The night after the “bumper sticker”, I made the hardest text of my life to my Dr.  I simply typed that I was having suicidal thoughts. I could write a whole blog on the events that had to line up for me to even have this woman’s private cell number. I saw her the next day and started to be able to see that small speck of light more often throughout my days.  Later that night, I had a dream. I was surrounded by darkness and evil. I could see the light slipping away just like the light dimming to a pinhead on an old black and white TV. Ironically, I felt at peace for the first time in a long time. Just when I thought the light was going out, it burst forth hitting me in the heart and literally waking me up.

It is so easy as a Christian to think, “that could never happen to me”. It would be easy to point out how many godly men in the Bible were depressed and they made it.  How many times have we said, “You just need to find Jesus.” as if He is lost.  “She must not really be saved.” Satan isn’t stupid, he knows right where to get us. He knows when we are tired, hungry, angry, and lonely. He knows when we are at our most vulnerable. We can NEVER let down our guard against him.

I am going to counseling, trying to get better, peaceful sleep, was baptized by my husband, talking a lot more to God, and finding joy each day.  I am open to medication if I need to. Today was a very happy day. Not happy because things went my way, because they didn’t. It was a happy day because my soul is finding rest in my Daddy.

I have learned that Jesus can not just be my Savior. He can not just be my Lord. He is my Creator, the lover of my soul, and He must be my everything.  I have learned that there is much beauty in brokenness. If you don’t believe me, look at a glow stick.  You take it out of the package to find a dull tube. It’s beauty doesn’t show up until you “break” it and shake it really hard.  2 Corinthians 4:9 says that we are “persecuted, but not abandoned; struck down, but not destroyed.”

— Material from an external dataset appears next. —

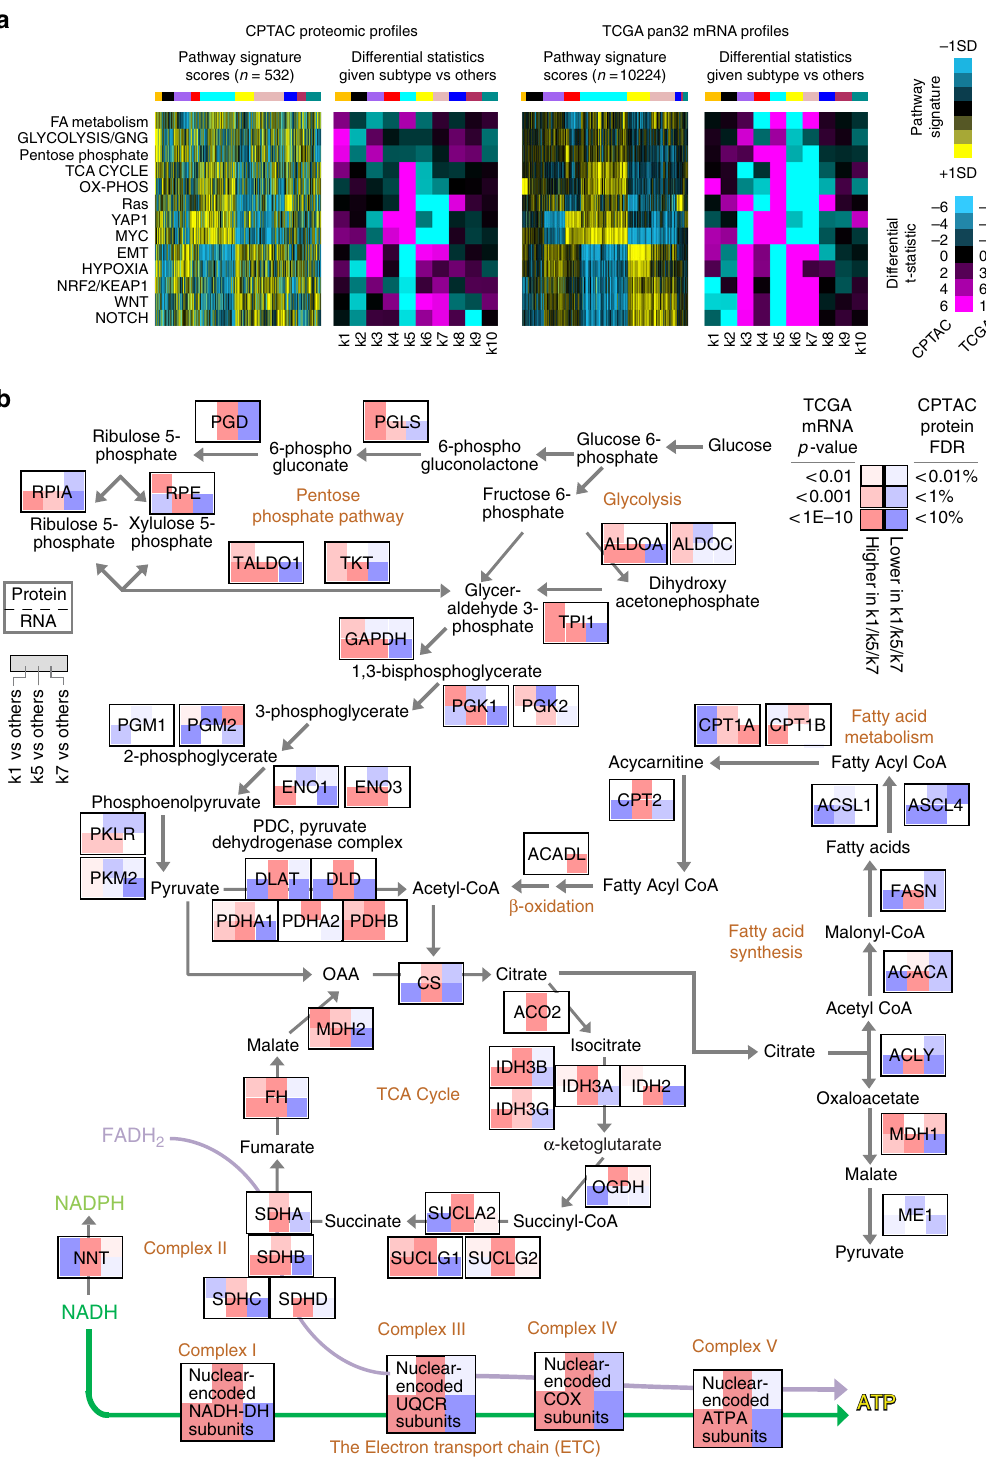
Fig. 4 Proteome-based subtype-speci fi c differences involving metabolic pathways. a For CPTAC Con fi rmatory/Discovery proteomic dataset and for TCGA pan32 mRNA dataset, pathway-associated gene signatures (using values normalized within each cancer type; SD, standard deviation from the median). For each dataset, purple-cyan heat maps denote t -statistics for comparing the given subtype versus the other tumors (bright purple/cyan, highly signi fi cant; black, not signi fi cant; shades close to black, borderline signi fi cant). Selected pathways surveyed by signatures 2 included several related to metabolism (FA fatty acid; GNG gluconeogenesis; TCA tricarboxylic acid; OX-PHOS oxidative phosphorylation). b Pathway diagram representing core metabolic pathways, with differential expression patterns represented (using values normalized within cancer type), comparing tumors in pan-cancer subtypes k1, k5, or k7 with the rest of the tumors. For each protein represented, the top portion represents results from differential protein analysis (CPTAC Con fi rmatory/Discovery proteomic dataset) and the bottom portion represents results from differential mRNA analysis (TCGA pan32 mRNA dataset). Red denotes signi fi cantly higher expression in k1/k6/k8 and blue denotes signi fi cantly lower expression. See also Supplementary Fig.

My God is making these broken, weary bones rise to dance again. A few days ago I was at my artist friend’s home. I finally saw the light in her painting. It was there all along, I was just too blind to see. It is her painting above. To see more of her amazing art, visit www.instagram.com/gimelli_arte.

I pray that if anyone reading this finds herself in this same place she will not trust her feelings. She will make that difficult call or text. She will find her beauty in the ashes of despair.  There is always hope, especially in our darkest moment.